Tre anni prima, nel 1996, Morsello compone una canzone dedicata a un personaggio che occupa un posto fisso nel pantheon dei gruppi nazifascisti europei: Léon Degrelle, generale nazista del contingente belga delle Waffen-SS. “Generale la tua spada è nel vento / e ha la lama che punta nel sole / e la notte da dietro al tramonto, / che sale…”. Può un cantautore che esalta un criminale nazista venire celebrato da un coro di bambini modalità Zecchino d’Oro balneare? Torniamo a Lido di Dante. Nostri Canti Assassini diventa dunque come la recita della poesia. Il karaoke nero viene registrato a imperitura memoria in un video postato sulla pagina Facebook dell’Associazione Evita Perón. Le immagini mostrano alcuni dettagli: sullo sfondo c’è un manifesto anni ’70 della fiamma tricolore (storico simbolo dell’Msi nato da un disegno di Giorgio Almirante, oggi simbolo di Fratelli d’Italia); in un frame si vede un bimbo che afferra un crocefisso, immancabile agli eventi dell’ultracattolica Forza Nuova. Chi partecipa alla colonia di Ravenna? I “bambini italiani meno fortunati”. Quelli a cui, come accadeva durante il fascismo, il partito di Fiore dà la possibilità di andare in vacanza (raccogliendo donazioni con un conto corrente di PostePay).

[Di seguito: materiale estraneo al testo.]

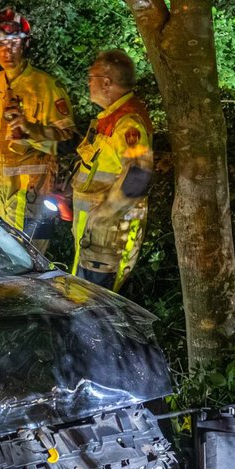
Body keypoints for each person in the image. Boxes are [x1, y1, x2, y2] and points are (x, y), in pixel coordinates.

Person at [0, 8, 75, 237]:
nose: (7, 52)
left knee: (33, 265)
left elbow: (69, 139)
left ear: (25, 45)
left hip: (34, 200)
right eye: (1, 45)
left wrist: (31, 131)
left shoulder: (46, 87)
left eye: (14, 44)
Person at [71, 49, 154, 290]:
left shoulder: (128, 123)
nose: (88, 83)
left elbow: (139, 174)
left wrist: (102, 214)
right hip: (96, 239)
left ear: (106, 83)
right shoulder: (111, 120)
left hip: (107, 240)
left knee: (95, 310)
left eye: (91, 77)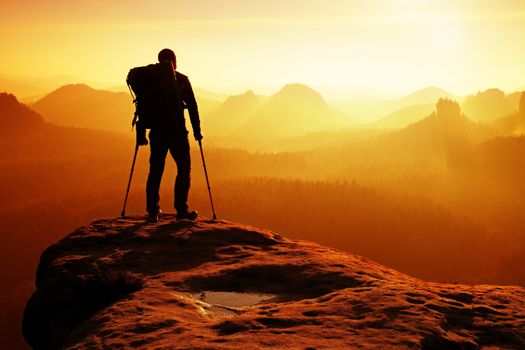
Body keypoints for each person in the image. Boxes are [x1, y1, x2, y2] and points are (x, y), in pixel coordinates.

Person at [137, 48, 202, 222]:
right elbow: (193, 107)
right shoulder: (181, 80)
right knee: (183, 169)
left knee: (156, 170)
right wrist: (197, 131)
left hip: (157, 132)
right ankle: (181, 210)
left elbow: (142, 107)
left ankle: (153, 210)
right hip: (178, 133)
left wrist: (141, 132)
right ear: (174, 61)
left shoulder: (149, 80)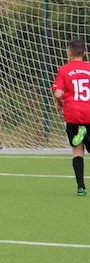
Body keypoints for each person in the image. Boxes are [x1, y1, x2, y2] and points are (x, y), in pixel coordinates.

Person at [52, 38, 90, 196]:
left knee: (77, 150)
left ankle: (81, 187)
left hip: (72, 112)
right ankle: (86, 137)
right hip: (88, 111)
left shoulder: (64, 70)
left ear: (69, 53)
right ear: (84, 53)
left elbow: (58, 93)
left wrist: (60, 103)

(…) Quando scopro che ai bimbi e ai ragazzini viene fatta cantare la canzone simbolo dell’eversione nera penso che le colonie dell’ultradestra stiano facendo un salto di qualità. In silenzio, sotto traccia. Nella nube del clima politico e sociale di questo tempo, dove sono tornati vecchi slogan e nuove parole d’ordine che raccordano al presente un passato duro a passare. L’indifferenza che c’è intorno alle iniziative che i gruppi neofascisti dedicano ai giovani è preoccupante. Perché nessuno vuole cogliere le similitudini, ancorché disomogenee e disarticolate, tra ciò che sta succedendo oggi, 75 anni dopo la fine del fascismo, e il Ventennio? Che cosa ci suggerisce l’immagine di bambini che cantano in coro il brano scritto da un fascista condannato per banda armata e latitante fino a due anni prima di morire?
(…) Gli ospiti delle colonie nere vanno a comando come i balilla. Si mettono sull’attenti davanti al tricolore. Patria, onore, sacrificio, orgoglio italiano. Passando dai “canti assassini”. La pedagogia fascista del terzo millennio.